■ **WRITTEN TASK 1**
Write out the section of the buy-to-let article below from "Whats Changed?" to "ban being enforced.", word for word.

==== PAGE TEXT ====

Landlords Numbers at an 8 Year Low, The Ones Playing the Long Game Are the Winners in This Market

Posted on March 20th, 2020.

Whilst the Private Rented Sector (PRS) adjusts to the changes made by Government intervention, I wander if we are also going to see a cultural shift in the Buy-To-Let sector? one client remarked. The supply and demand see-saw has been tipped in the rental sector, the key factor being the Governments Tax raid on private landlords. This week, I shall be exploring the implications of this for today and more significantly, the long term impact on Buy-to-Let.

The Market Today

The rentals market is buoyant, especially in London and the South-East regions.Whilst Landlords are benefiting from record rent prices and minimum void periods, renters are suffering the price hikes and limited choice. I have more than half a dozen verified prospective tenants for each property that my office currently has Under Offer. In fact, rents on all tenancy renewals and new lets in the past quarter are up  4.4 % on average since December.

In many areas I have seen fierce bidding wars ,one such example was a 1 bedroom flat we listed in Maida Vale in late January. The flat was offered  at £1700 per month, there were 6 prospective tenants who came through on the 1st day of viewing  and the bidding reached £1800 per month. This was let on a two-year tenancy term.

This is a classic example of the high demand in certain suburbs of London where there is a shortage of homes being listed. Ironically, HMRC’s smash and grab raid on private Landlords has been a blessing in disguise, this is the driving factor behind the rent rises.

Our recent research shows that the number of Landlords operating in the sector is falling.  In 2019, there were 2.6 million Landlords in the Private sector a fall of 222,570 compared to 2017, and at the lowest level since 2012.

Source: Ashmore Residential research

Whats Changed?

The number of homes on the market since 2017 to the current day, has fallen by 155,810. Despite the Tenant Fee Ban of 2019 , costs for renters have risen, which was a much-mooted point prior the ban being enforced.

Former Chancellor , George Osborne was the architect of the Government’s crackdown on Landlords. This has been in the making since April 2016 with the introduction of the additional 3% Stamp Duty surcharge on 2nd homes. This caused a flurry of activity amongst Investors buying property in a bid to avoid the extra duty. The number of rental homes offered  in 2016 and 2017 had increased as a knock-on effect.

====

■ **WRITTEN TASK 2**
Gather every line in the entries below that contains the string "RotorSideFlangeCover". Matching is case-sensitive.

==== INPUT ====

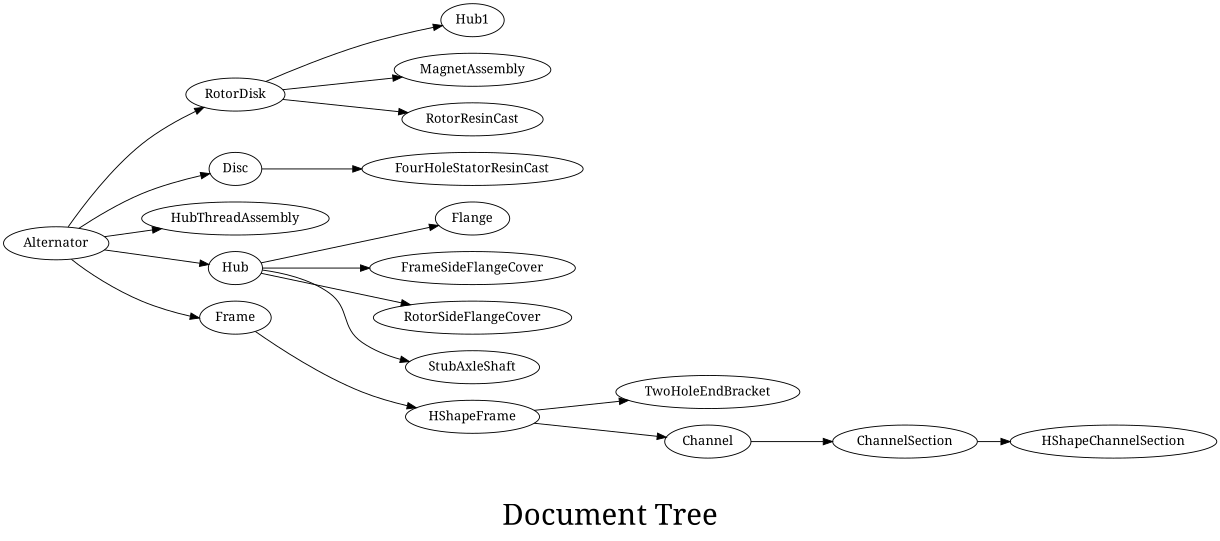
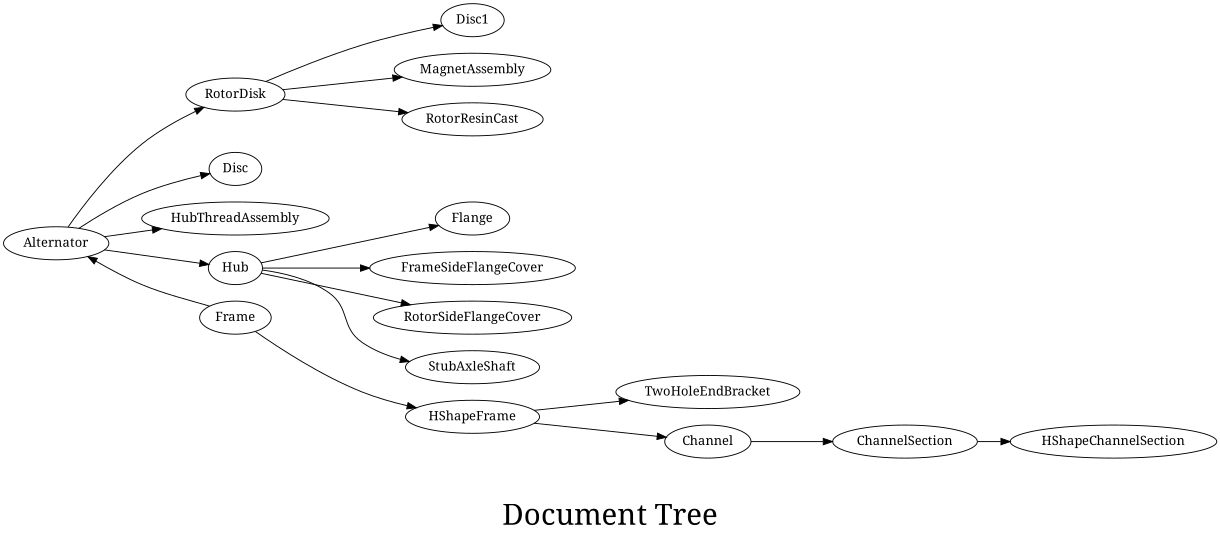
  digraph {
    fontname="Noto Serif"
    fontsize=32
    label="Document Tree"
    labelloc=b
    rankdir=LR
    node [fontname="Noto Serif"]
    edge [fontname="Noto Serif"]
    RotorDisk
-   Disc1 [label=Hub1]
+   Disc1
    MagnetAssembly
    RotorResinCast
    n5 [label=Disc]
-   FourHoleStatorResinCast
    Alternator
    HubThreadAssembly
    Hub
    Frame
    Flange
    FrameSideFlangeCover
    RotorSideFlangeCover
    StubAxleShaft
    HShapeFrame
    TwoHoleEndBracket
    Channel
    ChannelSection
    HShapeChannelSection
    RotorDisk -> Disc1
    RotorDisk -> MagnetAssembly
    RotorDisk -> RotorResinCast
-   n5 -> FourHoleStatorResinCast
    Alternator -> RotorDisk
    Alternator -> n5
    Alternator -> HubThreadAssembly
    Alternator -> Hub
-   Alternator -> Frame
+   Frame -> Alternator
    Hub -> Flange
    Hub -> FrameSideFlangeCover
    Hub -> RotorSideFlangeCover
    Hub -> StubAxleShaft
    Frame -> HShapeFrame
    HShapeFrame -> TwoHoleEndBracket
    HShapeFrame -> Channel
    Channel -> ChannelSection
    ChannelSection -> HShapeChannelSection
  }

====
==== INPUT ====

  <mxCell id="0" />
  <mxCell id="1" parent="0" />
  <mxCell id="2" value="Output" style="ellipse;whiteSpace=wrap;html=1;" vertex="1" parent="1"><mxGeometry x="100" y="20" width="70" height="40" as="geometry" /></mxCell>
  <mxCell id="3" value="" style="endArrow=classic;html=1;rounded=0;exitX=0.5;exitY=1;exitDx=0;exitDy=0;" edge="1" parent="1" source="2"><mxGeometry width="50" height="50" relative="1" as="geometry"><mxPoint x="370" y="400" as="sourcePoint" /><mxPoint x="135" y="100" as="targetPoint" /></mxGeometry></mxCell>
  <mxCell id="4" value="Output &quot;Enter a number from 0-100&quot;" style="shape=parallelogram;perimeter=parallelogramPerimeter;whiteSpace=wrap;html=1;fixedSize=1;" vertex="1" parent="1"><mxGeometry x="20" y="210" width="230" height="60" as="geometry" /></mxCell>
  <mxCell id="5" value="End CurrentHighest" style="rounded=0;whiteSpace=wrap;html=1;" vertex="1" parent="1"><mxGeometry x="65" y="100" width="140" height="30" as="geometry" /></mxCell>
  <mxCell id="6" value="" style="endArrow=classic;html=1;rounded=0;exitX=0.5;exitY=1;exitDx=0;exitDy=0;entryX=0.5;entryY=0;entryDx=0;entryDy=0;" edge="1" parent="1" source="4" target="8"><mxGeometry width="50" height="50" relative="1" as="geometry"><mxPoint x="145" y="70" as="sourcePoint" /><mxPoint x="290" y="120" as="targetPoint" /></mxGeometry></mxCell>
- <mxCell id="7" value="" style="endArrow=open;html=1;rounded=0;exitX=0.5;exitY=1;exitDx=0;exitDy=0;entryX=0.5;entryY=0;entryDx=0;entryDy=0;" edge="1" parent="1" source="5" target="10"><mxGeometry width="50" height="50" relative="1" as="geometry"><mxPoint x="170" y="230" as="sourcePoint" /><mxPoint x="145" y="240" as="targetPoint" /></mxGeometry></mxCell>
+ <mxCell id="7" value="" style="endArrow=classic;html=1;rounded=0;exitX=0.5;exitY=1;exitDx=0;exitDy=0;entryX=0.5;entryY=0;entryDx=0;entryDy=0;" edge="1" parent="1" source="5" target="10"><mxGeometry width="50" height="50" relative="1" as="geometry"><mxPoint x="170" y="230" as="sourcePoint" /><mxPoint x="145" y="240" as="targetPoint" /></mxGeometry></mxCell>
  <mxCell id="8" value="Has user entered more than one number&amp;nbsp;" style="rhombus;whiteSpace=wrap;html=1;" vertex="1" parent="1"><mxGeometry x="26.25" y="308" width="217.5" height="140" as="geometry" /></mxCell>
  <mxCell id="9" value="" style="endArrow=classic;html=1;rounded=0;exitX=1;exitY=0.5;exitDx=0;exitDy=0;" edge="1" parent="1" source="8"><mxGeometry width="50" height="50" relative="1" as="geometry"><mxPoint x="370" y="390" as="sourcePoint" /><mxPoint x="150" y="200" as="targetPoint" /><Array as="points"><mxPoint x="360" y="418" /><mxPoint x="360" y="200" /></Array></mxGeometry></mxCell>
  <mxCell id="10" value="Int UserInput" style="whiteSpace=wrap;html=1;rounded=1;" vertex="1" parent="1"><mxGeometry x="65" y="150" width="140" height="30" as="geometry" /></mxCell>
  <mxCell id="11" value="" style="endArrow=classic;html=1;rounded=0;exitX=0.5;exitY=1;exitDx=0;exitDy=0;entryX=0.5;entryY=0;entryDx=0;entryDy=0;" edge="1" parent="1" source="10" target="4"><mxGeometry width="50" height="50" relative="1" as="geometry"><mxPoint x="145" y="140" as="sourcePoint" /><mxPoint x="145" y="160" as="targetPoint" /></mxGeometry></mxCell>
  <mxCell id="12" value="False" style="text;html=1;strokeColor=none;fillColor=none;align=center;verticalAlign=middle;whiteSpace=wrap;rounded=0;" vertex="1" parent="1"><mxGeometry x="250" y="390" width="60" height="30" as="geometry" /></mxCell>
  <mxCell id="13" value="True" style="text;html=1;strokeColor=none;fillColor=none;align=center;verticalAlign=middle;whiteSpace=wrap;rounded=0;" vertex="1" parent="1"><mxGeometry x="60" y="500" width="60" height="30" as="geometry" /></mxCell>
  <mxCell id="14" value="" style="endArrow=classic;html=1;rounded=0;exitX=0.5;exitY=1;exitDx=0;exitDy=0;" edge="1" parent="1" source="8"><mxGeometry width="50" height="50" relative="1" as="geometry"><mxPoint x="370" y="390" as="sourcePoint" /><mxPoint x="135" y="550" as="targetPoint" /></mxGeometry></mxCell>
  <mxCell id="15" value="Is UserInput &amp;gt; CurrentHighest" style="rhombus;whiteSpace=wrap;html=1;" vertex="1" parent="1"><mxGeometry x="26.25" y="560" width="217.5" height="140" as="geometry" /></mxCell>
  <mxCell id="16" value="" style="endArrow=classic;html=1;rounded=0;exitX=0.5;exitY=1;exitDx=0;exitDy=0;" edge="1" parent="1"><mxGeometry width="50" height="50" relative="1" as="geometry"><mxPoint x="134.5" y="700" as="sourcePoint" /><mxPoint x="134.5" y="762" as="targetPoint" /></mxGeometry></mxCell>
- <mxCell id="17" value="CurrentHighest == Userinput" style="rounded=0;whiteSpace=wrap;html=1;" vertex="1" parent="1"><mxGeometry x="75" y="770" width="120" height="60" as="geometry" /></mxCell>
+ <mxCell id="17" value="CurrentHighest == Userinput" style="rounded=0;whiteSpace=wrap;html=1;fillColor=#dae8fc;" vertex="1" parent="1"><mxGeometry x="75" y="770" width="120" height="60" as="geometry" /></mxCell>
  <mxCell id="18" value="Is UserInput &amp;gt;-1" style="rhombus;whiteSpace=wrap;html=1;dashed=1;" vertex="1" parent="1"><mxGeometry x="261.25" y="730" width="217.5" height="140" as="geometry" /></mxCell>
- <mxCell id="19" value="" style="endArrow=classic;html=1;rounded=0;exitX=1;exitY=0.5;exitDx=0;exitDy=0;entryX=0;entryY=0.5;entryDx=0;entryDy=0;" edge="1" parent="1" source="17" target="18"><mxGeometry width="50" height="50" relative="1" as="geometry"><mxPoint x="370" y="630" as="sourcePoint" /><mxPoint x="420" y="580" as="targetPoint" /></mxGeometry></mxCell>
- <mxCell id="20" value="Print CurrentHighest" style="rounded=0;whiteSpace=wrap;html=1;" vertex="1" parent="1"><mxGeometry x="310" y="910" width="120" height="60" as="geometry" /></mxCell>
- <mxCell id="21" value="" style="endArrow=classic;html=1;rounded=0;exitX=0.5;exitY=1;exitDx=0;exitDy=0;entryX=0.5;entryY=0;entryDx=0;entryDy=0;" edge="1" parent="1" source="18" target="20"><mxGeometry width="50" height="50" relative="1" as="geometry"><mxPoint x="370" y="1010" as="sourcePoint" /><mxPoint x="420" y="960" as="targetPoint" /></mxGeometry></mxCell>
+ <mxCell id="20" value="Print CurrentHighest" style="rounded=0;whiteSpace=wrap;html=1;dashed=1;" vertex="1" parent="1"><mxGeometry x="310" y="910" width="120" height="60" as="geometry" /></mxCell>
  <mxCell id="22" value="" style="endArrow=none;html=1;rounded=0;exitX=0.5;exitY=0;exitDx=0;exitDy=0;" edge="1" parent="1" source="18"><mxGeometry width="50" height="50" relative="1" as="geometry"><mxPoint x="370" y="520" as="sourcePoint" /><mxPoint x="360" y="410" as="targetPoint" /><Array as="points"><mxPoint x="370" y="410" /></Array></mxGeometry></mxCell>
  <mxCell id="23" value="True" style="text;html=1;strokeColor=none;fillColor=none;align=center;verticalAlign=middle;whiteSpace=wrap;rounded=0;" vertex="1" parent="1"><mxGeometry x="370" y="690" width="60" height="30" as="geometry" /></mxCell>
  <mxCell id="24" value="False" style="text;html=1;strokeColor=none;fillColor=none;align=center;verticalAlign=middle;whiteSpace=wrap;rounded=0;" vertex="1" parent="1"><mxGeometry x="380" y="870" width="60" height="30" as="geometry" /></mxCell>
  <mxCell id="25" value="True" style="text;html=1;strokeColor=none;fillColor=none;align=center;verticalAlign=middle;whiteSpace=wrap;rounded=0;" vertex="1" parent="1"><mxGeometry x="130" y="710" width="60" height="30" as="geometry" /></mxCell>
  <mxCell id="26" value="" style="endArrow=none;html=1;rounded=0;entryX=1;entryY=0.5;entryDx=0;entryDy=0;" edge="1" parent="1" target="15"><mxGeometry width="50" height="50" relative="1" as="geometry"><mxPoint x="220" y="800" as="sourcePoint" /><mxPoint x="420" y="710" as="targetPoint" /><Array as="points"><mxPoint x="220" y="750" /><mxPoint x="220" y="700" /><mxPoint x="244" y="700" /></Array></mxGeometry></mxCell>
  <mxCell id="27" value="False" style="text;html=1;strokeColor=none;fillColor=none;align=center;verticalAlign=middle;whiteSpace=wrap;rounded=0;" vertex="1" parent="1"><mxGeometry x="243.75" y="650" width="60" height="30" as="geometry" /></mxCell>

====

■ **PROBLEM SOLUTION 1**
Whats Changed?

The number of homes on the market since 2017 to the current day, has fallen by 155,810. Despite the Tenant Fee Ban of 2019 , costs for renters have risen, which was a much-mooted point prior the ban being enforced.

■ **PROBLEM SOLUTION 2**
    RotorSideFlangeCover
    Hub -> RotorSideFlangeCover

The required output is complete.